-------- Entries

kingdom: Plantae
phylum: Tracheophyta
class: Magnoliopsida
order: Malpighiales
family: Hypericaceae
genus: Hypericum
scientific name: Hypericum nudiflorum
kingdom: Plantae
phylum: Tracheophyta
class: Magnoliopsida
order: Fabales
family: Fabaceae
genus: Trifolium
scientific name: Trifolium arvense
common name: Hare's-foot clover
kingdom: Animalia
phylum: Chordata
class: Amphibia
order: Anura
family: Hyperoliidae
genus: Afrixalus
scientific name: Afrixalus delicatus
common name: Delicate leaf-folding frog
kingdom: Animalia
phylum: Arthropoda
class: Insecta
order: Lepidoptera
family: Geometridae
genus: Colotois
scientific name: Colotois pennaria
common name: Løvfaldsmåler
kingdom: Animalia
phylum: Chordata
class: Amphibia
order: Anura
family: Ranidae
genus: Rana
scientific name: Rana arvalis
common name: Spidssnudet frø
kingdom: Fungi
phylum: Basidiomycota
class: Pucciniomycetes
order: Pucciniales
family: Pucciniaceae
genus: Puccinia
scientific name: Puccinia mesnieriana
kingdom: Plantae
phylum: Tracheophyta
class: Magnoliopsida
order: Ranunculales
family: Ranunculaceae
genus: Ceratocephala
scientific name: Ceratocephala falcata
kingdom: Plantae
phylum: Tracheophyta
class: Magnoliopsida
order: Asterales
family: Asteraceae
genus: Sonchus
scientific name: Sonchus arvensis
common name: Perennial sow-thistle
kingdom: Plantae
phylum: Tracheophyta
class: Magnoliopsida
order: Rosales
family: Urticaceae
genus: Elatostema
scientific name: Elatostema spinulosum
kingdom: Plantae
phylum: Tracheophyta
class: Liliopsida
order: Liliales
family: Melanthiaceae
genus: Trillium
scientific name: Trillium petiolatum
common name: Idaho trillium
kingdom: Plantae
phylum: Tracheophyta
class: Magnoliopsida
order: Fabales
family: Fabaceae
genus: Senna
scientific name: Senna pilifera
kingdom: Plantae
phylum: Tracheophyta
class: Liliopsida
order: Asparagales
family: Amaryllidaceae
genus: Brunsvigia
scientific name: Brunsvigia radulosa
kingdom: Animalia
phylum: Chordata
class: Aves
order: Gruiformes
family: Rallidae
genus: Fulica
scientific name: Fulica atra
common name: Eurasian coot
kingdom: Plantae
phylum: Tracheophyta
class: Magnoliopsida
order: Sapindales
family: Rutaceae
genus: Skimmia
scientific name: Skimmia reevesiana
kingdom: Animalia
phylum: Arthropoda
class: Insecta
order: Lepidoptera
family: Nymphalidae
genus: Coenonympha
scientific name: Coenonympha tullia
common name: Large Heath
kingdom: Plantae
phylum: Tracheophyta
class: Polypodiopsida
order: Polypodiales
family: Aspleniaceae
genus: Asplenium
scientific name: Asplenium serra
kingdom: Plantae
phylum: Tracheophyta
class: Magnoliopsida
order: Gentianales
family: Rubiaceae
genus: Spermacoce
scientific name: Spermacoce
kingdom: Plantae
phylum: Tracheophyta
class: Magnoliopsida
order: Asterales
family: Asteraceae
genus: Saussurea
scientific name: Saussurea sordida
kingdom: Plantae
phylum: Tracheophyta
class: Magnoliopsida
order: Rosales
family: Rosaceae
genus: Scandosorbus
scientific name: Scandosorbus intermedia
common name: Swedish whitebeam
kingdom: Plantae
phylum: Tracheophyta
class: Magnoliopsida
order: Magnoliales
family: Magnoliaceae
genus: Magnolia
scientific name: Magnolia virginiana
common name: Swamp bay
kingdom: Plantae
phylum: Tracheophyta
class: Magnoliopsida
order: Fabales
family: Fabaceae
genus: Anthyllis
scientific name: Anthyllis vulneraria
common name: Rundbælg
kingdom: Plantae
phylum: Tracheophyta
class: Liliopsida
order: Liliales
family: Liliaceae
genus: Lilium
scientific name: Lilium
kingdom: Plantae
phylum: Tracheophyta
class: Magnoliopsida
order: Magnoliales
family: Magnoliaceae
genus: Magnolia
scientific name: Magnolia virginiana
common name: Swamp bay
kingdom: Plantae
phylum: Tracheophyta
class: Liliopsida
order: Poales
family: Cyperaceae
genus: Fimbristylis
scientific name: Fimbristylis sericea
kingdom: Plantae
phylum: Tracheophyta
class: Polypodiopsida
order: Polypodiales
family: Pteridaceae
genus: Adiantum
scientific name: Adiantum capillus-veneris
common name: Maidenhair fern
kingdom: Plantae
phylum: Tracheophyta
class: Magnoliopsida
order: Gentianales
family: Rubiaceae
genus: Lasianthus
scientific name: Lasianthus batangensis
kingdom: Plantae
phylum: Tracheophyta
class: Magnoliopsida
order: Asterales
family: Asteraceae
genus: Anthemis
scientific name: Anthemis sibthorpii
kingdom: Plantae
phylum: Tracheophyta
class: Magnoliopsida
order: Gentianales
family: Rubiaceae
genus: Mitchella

----------------

→ Work instructions: Copy all the lines in the rows above, keeping every word, letter, and mark unchanged.

→ Finished exercise:
kingdom: Plantae
phylum: Tracheophyta
class: Magnoliopsida
order: Malpighiales
family: Hypericaceae
genus: Hypericum
scientific name: Hypericum nudiflorum
kingdom: Plantae
phylum: Tracheophyta
class: Magnoliopsida
order: Fabales
family: Fabaceae
genus: Trifolium
scientific name: Trifolium arvense
common name: Hare's-foot clover
kingdom: Animalia
phylum: Chordata
class: Amphibia
order: Anura
family: Hyperoliidae
genus: Afrixalus
scientific name: Afrixalus delicatus
common name: Delicate leaf-folding frog
kingdom: Animalia
phylum: Arthropoda
class: Insecta
order: Lepidoptera
family: Geometridae
genus: Colotois
scientific name: Colotois pennaria
common name: Løvfaldsmåler
kingdom: Animalia
phylum: Chordata
class: Amphibia
order: Anura
family: Ranidae
genus: Rana
scientific name: Rana arvalis
common name: Spidssnudet frø
kingdom: Fungi
phylum: Basidiomycota
class: Pucciniomycetes
order: Pucciniales
family: Pucciniaceae
genus: Puccinia
scientific name: Puccinia mesnieriana
kingdom: Plantae
phylum: Tracheophyta
class: Magnoliopsida
order: Ranunculales
family: Ranunculaceae
genus: Ceratocephala
scientific name: Ceratocephala falcata
kingdom: Plantae
phylum: Tracheophyta
class: Magnoliopsida
order: Asterales
family: Asteraceae
genus: Sonchus
scientific name: Sonchus arvensis
common name: Perennial sow-thistle
kingdom: Plantae
phylum: Tracheophyta
class: Magnoliopsida
order: Rosales
family: Urticaceae
genus: Elatostema
scientific name: Elatostema spinulosum
kingdom: Plantae
phylum: Tracheophyta
class: Liliopsida
order: Liliales
family: Melanthiaceae
genus: Trillium
scientific name: Trillium petiolatum
common name: Idaho trillium
kingdom: Plantae
phylum: Tracheophyta
class: Magnoliopsida
order: Fabales
family: Fabaceae
genus: Senna
scientific name: Senna pilifera
kingdom: Plantae
phylum: Tracheophyta
class: Liliopsida
order: Asparagales
family: Amaryllidaceae
genus: Brunsvigia
scientific name: Brunsvigia radulosa
kingdom: Animalia
phylum: Chordata
class: Aves
order: Gruiformes
family: Rallidae
genus: Fulica
scientific name: Fulica atra
common name: Eurasian coot
kingdom: Plantae
phylum: Tracheophyta
class: Magnoliopsida
order: Sapindales
family: Rutaceae
genus: Skimmia
scientific name: Skimmia reevesiana
kingdom: Animalia
phylum: Arthropoda
class: Insecta
order: Lepidoptera
family: Nymphalidae
genus: Coenonympha
scientific name: Coenonympha tullia
common name: Large Heath
kingdom: Plantae
phylum: Tracheophyta
class: Polypodiopsida
order: Polypodiales
family: Aspleniaceae
genus: Asplenium
scientific name: Asplenium serra
kingdom: Plantae
phylum: Tracheophyta
class: Magnoliopsida
order: Gentianales
family: Rubiaceae
genus: Spermacoce
scientific name: Spermacoce
kingdom: Plantae
phylum: Tracheophyta
class: Magnoliopsida
order: Asterales
family: Asteraceae
genus: Saussurea
scientific name: Saussurea sordida
kingdom: Plantae
phylum: Tracheophyta
class: Magnoliopsida
order: Rosales
family: Rosaceae
genus: Scandosorbus
scientific name: Scandosorbus intermedia
common name: Swedish whitebeam
kingdom: Plantae
phylum: Tracheophyta
class: Magnoliopsida
order: Magnoliales
family: Magnoliaceae
genus: Magnolia
scientific name: Magnolia virginiana
common name: Swamp bay
kingdom: Plantae
phylum: Tracheophyta
class: Magnoliopsida
order: Fabales
family: Fabaceae
genus: Anthyllis
scientific name: Anthyllis vulneraria
common name: Rundbælg
kingdom: Plantae
phylum: Tracheophyta
class: Liliopsida
order: Liliales
family: Liliaceae
genus: Lilium
scientific name: Lilium
kingdom: Plantae
phylum: Tracheophyta
class: Magnoliopsida
order: Magnoliales
family: Magnoliaceae
genus: Magnolia
scientific name: Magnolia virginiana
common name: Swamp bay
kingdom: Plantae
phylum: Tracheophyta
class: Liliopsida
order: Poales
family: Cyperaceae
genus: Fimbristylis
scientific name: Fimbristylis sericea
kingdom: Plantae
phylum: Tracheophyta
class: Polypodiopsida
order: Polypodiales
family: Pteridaceae
genus: Adiantum
scientific name: Adiantum capillus-veneris
common name: Maidenhair fern
kingdom: Plantae
phylum: Tracheophyta
class: Magnoliopsida
order: Gentianales
family: Rubiaceae
genus: Lasianthus
scientific name: Lasianthus batangensis
kingdom: Plantae
phylum: Tracheophyta
class: Magnoliopsida
order: Asterales
family: Asteraceae
genus: Anthemis
scientific name: Anthemis sibthorpii
kingdom: Plantae
phylum: Tracheophyta
class: Magnoliopsida
order: Gentianales
family: Rubiaceae
genus: Mitchella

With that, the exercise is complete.